TORRE ANNUNZIATA. Tentò di proseguire la sua latitanza a Malta, violando le prescrizioni della sorveglianza speciale: confermata in Appello la condanna a 4 anni per il boss Aldo Gionta e i suoi tre complici. Anche in secondo grado per tutti gli imputati è stata esclusa l'aggravante dell'articolo 7, contestata dall’ex pm antimafia Pierpaolo Filippelli.

Per i giudici della Corte di Napoli il “boss poeta” si sottrasse solo all’obbligo di non uscire dal comune di residenza: Torre Annunziata. Obbligo impostogli il 1 agosto 2013 dall’ufficio Prevenzione del Tribunale. Il capoclan era stato scarcerato il giorno prima. I suoi tre complici invece, il 24 enne Giuseppe Lombardo di Pompei, e le stabiesi Livia Verdoliva (39) e Giovanna Ferraro (34), tutti residenti in via Vittorio Veneto, “non sapevano che Aldo Gionta fosse un boss, ma solo un camorrista”.

I giudici hanno accolto la tesi degli avvocati Giuseppe Tortora, Gaetano Rapacciuolo e Mauro Porcelli, concedendo ai complici il beneficio della pena sospesa. Lombardo ha incassato una condanna a 2 anni: era il solo a possedere un documento d’identità falso. Un anno e mezzo a testa per le due donne che aiutarono Aldo Gionta nel suo tentativo di fuga in aliscafo, il 16 agosto 2014, dal porto di Pozzallo (Ragusa) verso Malta. 

LA VICENDA. Il boss era latitante dal 5 giugno 2014, sfuggito al maxi blitz contro il clan Gionta condotto dai carabinieri di Torre Annunziata nel Quadrilatero Carceri. Da allora, per due mesi, "Aldo il ribelle" si travestì anche da donna, nascondendosi tra Sant’Antonio Abate e l'estero per sfuggire alla cattura.
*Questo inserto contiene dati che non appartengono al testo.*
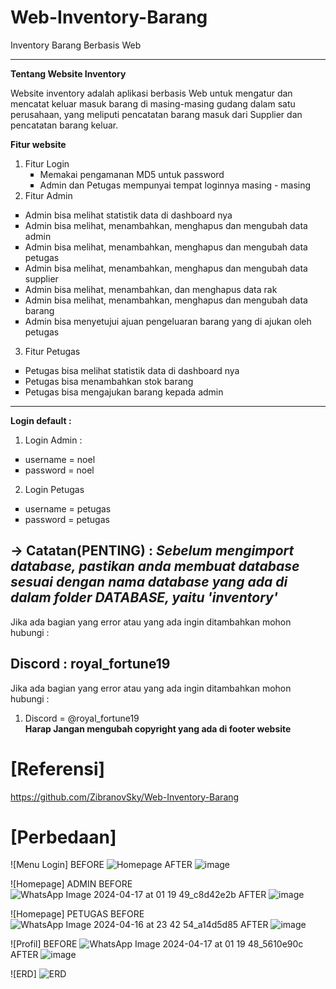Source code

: # Web-Inventory-Barang
Inventory Barang Berbasis Web
___________________________________________________________________________________________________________________________________________________________________

<strong>Tentang Website Inventory</strong>


Website inventory adalah aplikasi berbasis Web untuk mengatur dan mencatat keluar masuk barang di masing-masing gudang dalam satu perusahaan, yang meliputi pencatatan barang masuk dari Supplier dan pencatatan barang keluar.

<strong>Fitur website</strong>
  1. Fitur Login
    <ul type="square">
    <li>Memakai pengamanan MD5 untuk password</li>
    <li>Admin dan Petugas mempunyai tempat loginnya masing - masing</li>
    </ul>
  2. Fitur Admin
  
  <ul type="square">
    <li>Admin bisa melihat statistik data di dashboard nya</li>
    <li>Admin bisa melihat, menambahkan, menghapus dan mengubah data admin</li>
    <li>Admin bisa melihat, menambahkan, menghapus dan mengubah data petugas</li>
    <li>Admin bisa melihat, menambahkan, menghapus dan mengubah data supplier</li>
    <li>Admin bisa melihat, menambahkan, dan menghapus data rak</li>
    <li>Admin bisa melihat, menambahkan, menghapus dan mengubah data barang</li>
    <li>Admin bisa menyetujui ajuan pengeluaran barang yang di ajukan oleh petugas</li>
  </ul>
 
  3. Fitur Petugas
   <ul type="square">
    <li>Petugas bisa melihat statistik data di dashboard nya</li>
    <li>Petugas bisa menambahkan stok barang</li>
    <li>Petugas bisa mengajukan barang kepada admin</li>
    
  </ul>
  
  ________________________________________________________________________________________________________________________________________________________________
  <strong>Login default : </strong>
  1. Login Admin :
  <ul type="square">
    <li>username = noel </li>
    <li>password = noel</li>
   
  </ul>
 
  2. Login Petugas
   <ul type="square">
    <li>username = petugas</li>
    <li>password = petugas</li>

    
  </ul>
  
  
-> Catatan(PENTING) :
    <i>Sebelum mengimport database, pastikan anda membuat database sesuai dengan nama database yang ada di dalam folder DATABASE, yaitu 'inventory'</i>
-----------------------------------------------------------------------------------------------------------------------------------------------------------------
Jika ada bagian yang error atau yang ada ingin ditambahkan mohon hubungi :

Discord : royal_fortune19
-----------------------------------------------------------------------------------------------------------------------------------------------------------------
Jika ada bagian yang error atau yang ada ingin ditambahkan mohon hubungi :
1. Discord = @royal_fortune19 <br>
<strong> Harap Jangan mengubah copyright yang ada di footer website</strong>





# [Referensi] 
https://github.com/ZibranovSky/Web-Inventory-Barang

# [Perbedaan]
![Menu Login]
BEFORE ![Homepage](https://github.com/noelsagara/PengkodeanDanPemrograman-Sistem-GudangSaya/assets/166829920/4fdb0eb2-e5cf-474f-8149-894b83a1b15d)
AFTER ![image](https://github.com/noelsagara/PengkodeanDanPemrograman-Sistem-GudangSaya/assets/166829920/78241a4e-7a1b-41c3-bafd-4a97d4d4427c)


![Homepage] ADMIN
BEFORE ![WhatsApp Image 2024-04-17 at 01 19 49_c8d42e2b](https://github.com/noelsagara/PengkodeanDanPemrograman-Sistem-GudangSaya/assets/166829920/48569574-4cc7-42eb-a10c-d727024c1131)
AFTER ![image](https://github.com/noelsagara/PengkodeanDanPemrograman-Sistem-GudangSaya/assets/166829920/9bad23e1-0e2c-4fd0-bf0f-8f43d9f69898)

![Homepage] PETUGAS
BEFORE ![WhatsApp Image 2024-04-16 at 23 42 54_a14d5d85](https://github.com/noelsagara/PengkodeanDanPemrograman-Sistem-GudangSaya/assets/166829920/67b3d9a2-4fe4-4b14-937f-2643bc925f92)
AFTER ![image](https://github.com/noelsagara/PengkodeanDanPemrograman-Sistem-GudangSaya/assets/166829920/65991075-fdd9-48a2-a505-796132239eb8)

![Profil]
BEFORE ![WhatsApp Image 2024-04-17 at 01 19 48_5610e90c](https://github.com/noelsagara/PengkodeanDanPemrograman-Sistem-GudangSaya/assets/166829920/7ecfec45-d77d-45a6-90a0-39d358d7c015)
AFTER ![image](https://github.com/noelsagara/PengkodeanDanPemrograman-Sistem-GudangSaya/assets/166829920/23b11b03-80b5-42b8-849f-720e82b7a29b)

![ERD]
![ERD](https://github.com/noelsagara/PengkodeanDanPemrograman-Sistem-GudangSaya/assets/166829920/1848d87f-0b2a-465a-bf5d-f0f5dd33318d)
La sua fuga terminò il 16 agosto all’imbarco siciliano di Pozzallo. “Non sono Aldo Gionta, quello che cercate” – disse il boss ai carabinieri del nucleo investigativo di Torre Annunziata e di Modica, che lo arrestarono al porto in compagnia dei suoi complici - . Con sé il ras aveva un documento falso: si chiamava Pasquale Castello. Aldo Gionta ammise la propria identità solo dopo la comparazione delle impronte digitali presenti nelle banche dati degli Interni.
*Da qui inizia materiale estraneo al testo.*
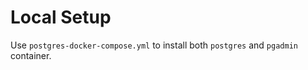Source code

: # Local Setup

Use `postgres-docker-compose.yml` to install both `postgres` and `pgadmin` container.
LA CURIOSITA’. Scarcerato per “decorrenza termini”, il 31 luglio 2013, Aldo Gionta aveva un obbligo: pagare 10mila euro di cauzione perché sorvegliato speciale in casa per 4 anni, a via Bertone 46, l’ex roccaforte ormai murata del clan. Soldi però mai versati allo Stato dal boss con l’hobby per la poesia e i “pizzini”.  Per questo il Tribunale di Napoli ha già condannato a settembre Aldo Gionta (oggi detenuto al 41-bis in regime di massima sicurezza) alla pena di quattro mesi di carcere.